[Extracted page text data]

***

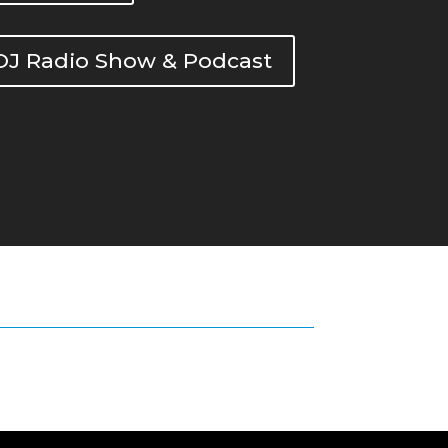
DOJ Radio Show & Podcast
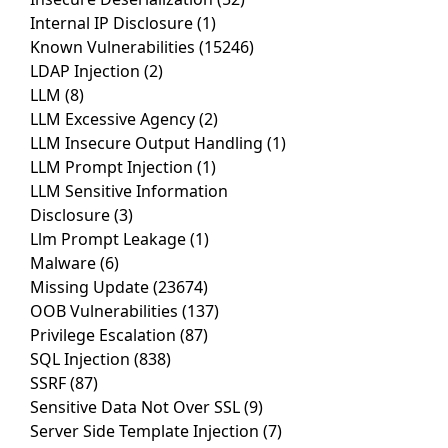
Internal IP Disclosure
(1)
Known Vulnerabilities
(15246)
LDAP Injection
(2)
LLM
(8)
LLM Excessive Agency
(2)
LLM Insecure Output Handling
(1)
LLM Prompt Injection
(1)
LLM Sensitive Information
Disclosure
(3)
Llm Prompt Leakage
(1)
Malware
(6)
Missing Update
(23674)
OOB Vulnerabilities
(137)
Privilege Escalation
(87)
SQL Injection
(838)
SSRF
(87)
Sensitive Data Not Over SSL
(9)
Server Side Template Injection
(7)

***

### What you will do
Give the number of lines in the records that contain the string "Prompt", and nothing besides.

### Written response
2